Fantastic Four
Year: | 2015 |
Studio: | 20th Century Fox |
Director: | Josh Trank |
Writer: | Jeremy Slater/Simon Kinberg/Josh Trank |
Cast: | Miles Teller, Kata Mara, Michael B Jordan, Jamie Bell, Toby Kebbell, Reg Cathey, Tim Blake Nelson, Dan Castellaneta |
I never would have been interested in seeing this film under normal circumstances. Aside from being another superhero origin film (a reboot of a reboot, in this case), there's never been a decent Fantastic Four movie, from the cheesy Corman 90s effort to those dreadfully twee outings with Ioan Gruffudd, Jessica Alba, Chris Evans and Michael Chilklis, it just seems one of those franchises they can't get right.
But just like you can't quite look away when you see footage of 9/11 or that awful crash at 1995's Le Mans, the official press and online chatter surrounding how woeful this film was at the time made me curious.
I don't know what kind of quality people are expecting from comic book movies these days (to say nothing of Fantastic Four movies), but there were only two real clangers I could see. One is visual, where Reed (Miles Teller) wakes up in the aftermath of the interdimensional visit that gives him super stretch ability. He's lying on a gurney in a top secret lab with his extended limbs held up by stirrups, and the CGI of his plastic arms and legs is simply awful.
Another is structural, in that it feels like things have only just established what's going on and suddenly there's only 20 minutes left. The villain, Dr Doom (Toby Kebbell) returns from the evil dimension and you figure he's going to unleash hell on the world but you realise the movie's so close to being finished there'll only be time for him to fight the newly minted foursome and it'll all be over.
But I'm getting ahead of myself. Reed Richards (inexplicably) befriends Ben Grimm, a kid from the wrong side of the tracks who takes an interest in the machine Reed's building that will apparently open a portal to another dimension.
A few years later, in their teen/twentysomething forms of Teller and Jamie Bell, they attempt to show the working prototype at a science fair and nobody's interested apart from the shadowy government agents who show up.
Scientist Franklin Storm (Reg Cathey), it turns out, has devoted his life to build the device Reed and Ben did in high school. They're whisked off to a hidden military lab and given equipment, resources, expertise in the form of the shut-in who got the portal closer than ever until he went off the grid, Victor Von Doom (Kebbell), and Franklin's ultrasmart adopted daughter Sue (Kate Mara).
Her brother Johnny (Michael B Jordan) isn't as interested in working on the project as he is illegal street racing, but when he's bought back into the fold he, Reed, Ben and Victor get into the machine to whizz off to the other dimension through the portal.
But some magic sludge from the weird planet they find themselves on touches them all and for reasons I can't remember now or couldn't understand at the time, gives them the powers we know about them – Sue getting splashed with the goo and getting her invisibility/telekinesis powers as well.
Victor is trapped and left behind on the strange world, Reed is terrified, breaking out of the base and promising Ben he'll rescue him, Ben is locked up and frightened, destined to be trained as an indestructible soldier now he's in the form of The Thing.
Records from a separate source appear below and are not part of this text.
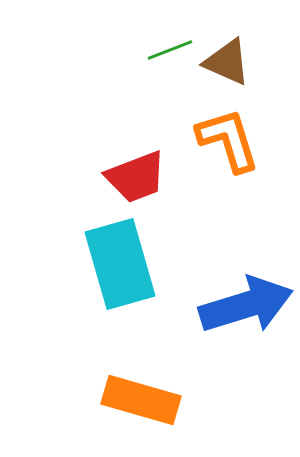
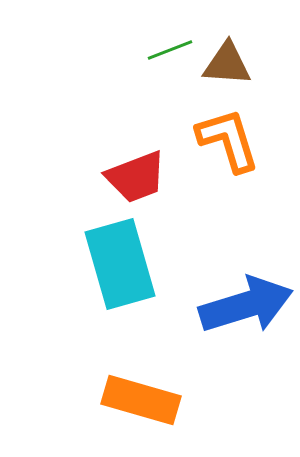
brown triangle: moved 2 px down; rotated 20 degrees counterclockwise
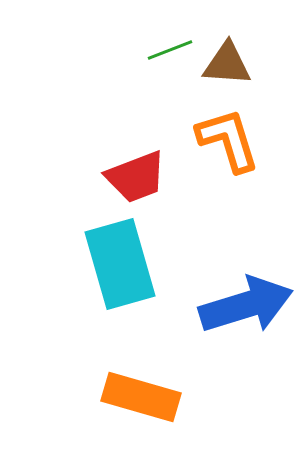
orange rectangle: moved 3 px up
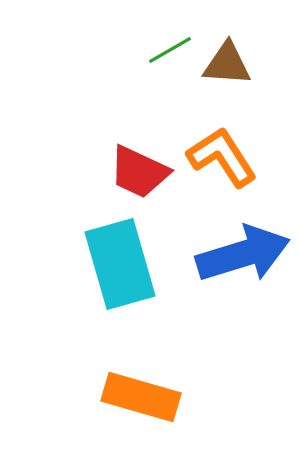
green line: rotated 9 degrees counterclockwise
orange L-shape: moved 6 px left, 17 px down; rotated 16 degrees counterclockwise
red trapezoid: moved 3 px right, 5 px up; rotated 46 degrees clockwise
blue arrow: moved 3 px left, 51 px up
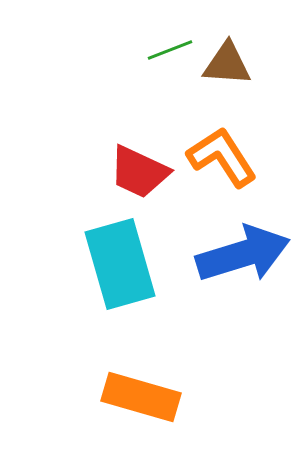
green line: rotated 9 degrees clockwise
Sue and Johnny are in on the action too, carrying out dark missions too dangerous for everyday soldiers to varying degree of unease about their lot in life.
Meanwhile Reed is a recluse, having spent years building himself a suit to control his abilities while Ben, Sue and Johnny have been stooges for the army before Ben catches up with and nabs Reed during an op. The nasty overseer of the program (Tim Blake Nelson) tells Reed if he builds a new portal device, he'll get the resources he needs to cure himself and his friends.
But when they return to the alien planet on the other side Victor is still alive after all, fusing to his protective suit and restyling himself Dr Doom, following them back to Earth to lay waste to humanity, rebuild the world in his own image, yada yada, etc.
That all feels like groundwork, but after a quick punch up in an all-CGI world, it's over. A quick coda while they settle on their team's name and get into their spandex and it was a slap up job tailor made to kickstart another connected universe.
But having lost $100m and scoring below 10 percent on Rotten Tomatoes, it was another one for the scrapheap. I just can't fathom what critics or even (increasingly easily pleased) comic book movie adaptation fans were hoping for – Shakespeare?